Intellectual capital refers to the value of a company’s collective knowledge and resources that can provide it with some form of economic benefit. It’s also used to identify a firm’s intangible assets and divide them into meaningful categories.
The Three Branches of Intellectual Capital
Intellectual capital is broadly summarized into three different types of capital:
1. Human Capital
Human capital is the umbrella term for the skills, education, experience, and value of an organization’s workforce. It’s the know-how and expertise of individuals within a company, which can bring the company value. An organization’s human capital also shows how effectively management uses resources to help employees achieve their potential.
2. Relational Capital
Relational capital consists of all the valuable relationships that an organization maintains with customers, suppliers, partners, clients, and other external entities. It also encompasses brand names, reputation, and trademarks that a company owns.
3. Structural Capital
Structural capital is the organization, process, and innovation capital that supports an organization’s human and relational capital. It includes culture, processes, databases, intellectual property (IP), non-physical infrastructure, hierarchy, and more. It refers to the knowledge and value that belongs to an organization’s structure and processes.

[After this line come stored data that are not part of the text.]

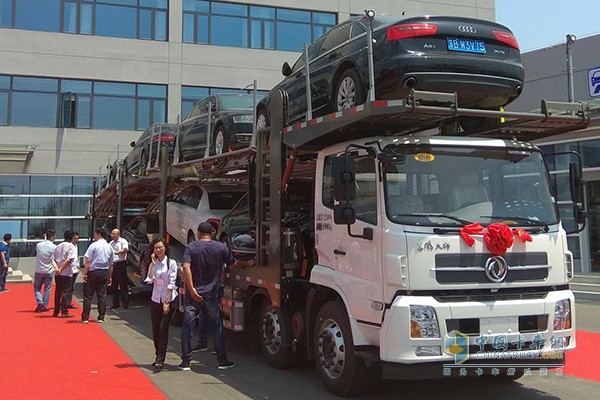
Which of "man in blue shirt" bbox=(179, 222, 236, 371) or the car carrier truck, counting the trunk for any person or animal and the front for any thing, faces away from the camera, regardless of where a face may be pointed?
the man in blue shirt

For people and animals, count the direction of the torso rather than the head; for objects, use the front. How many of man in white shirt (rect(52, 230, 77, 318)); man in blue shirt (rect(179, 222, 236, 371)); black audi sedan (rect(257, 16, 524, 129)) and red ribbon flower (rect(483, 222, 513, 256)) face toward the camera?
1

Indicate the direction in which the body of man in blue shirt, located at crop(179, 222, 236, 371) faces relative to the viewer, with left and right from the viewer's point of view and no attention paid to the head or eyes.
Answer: facing away from the viewer

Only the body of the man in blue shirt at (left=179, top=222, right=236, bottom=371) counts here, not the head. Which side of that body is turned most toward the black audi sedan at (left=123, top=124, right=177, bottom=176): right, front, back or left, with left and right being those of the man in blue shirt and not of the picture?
front

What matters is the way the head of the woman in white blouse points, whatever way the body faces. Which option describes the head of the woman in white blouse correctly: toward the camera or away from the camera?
toward the camera

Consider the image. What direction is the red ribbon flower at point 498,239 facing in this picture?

Measuring Intellectual Capital
Intellectual capital can be measured in various ways. However, there is no consistent method of measurement that’s widely accepted, and as a result, it can be difficult to pinpoint an exact way to quantify it.
Intellectual capital is considered an “asset” but is not accounted for on a company’s balance sheet, though some of its value is captured in intangible assets like goodwill and intellectual property. Therefore, a company’s financial statements may not reflect the value of its human, relational, or structural capital.
Here are a few methods developed to measure intellectual capital:
1. Market Value-to-Book Value Ratio (MV/BV)
The Market Value-to-Book Value Ratio (MV/BV) shows how much a company is valued beyond its financial strength. However, given that several external factors can influence a company’s market value, the ratio may not always be an accurate measure of intellectual property.
2. The Balanced Scorecard method
The Balanced Scorecard method is a metric that looks at organizational performance from a financial, customer, internal process, and growth perspective to show how much value is created at each stage.
3. The Skandia Navigator
The Skandia Navigator is a collection of measurement methods for intangible assets that cover five broad components: financial, customer, process, renewal and development, and human.
Apple’s human capital consists of all the knowledge, expertise, and skills belonging to its individual employees. Therefore, if Apple hires a software engineer who is an expert in artificial intelligence (AI), it effectively bolsters its human capital by adding that extra amount of knowledge.
Suppose Company X maintains a long-term, mutually beneficial relationship with its supplier. Such a relationship adds value to the company’s relational capital through a positive reputation and a positive relationship with an external entity. Similarly, brand-loyal customers, trademarks, and partnerships all add to a company’s relational capital.
If a company patented an innovative technology (i.e., intellectual property) or maximized efficiency in decision making and processes through its organizational structure, it effectively added value to its structural capital.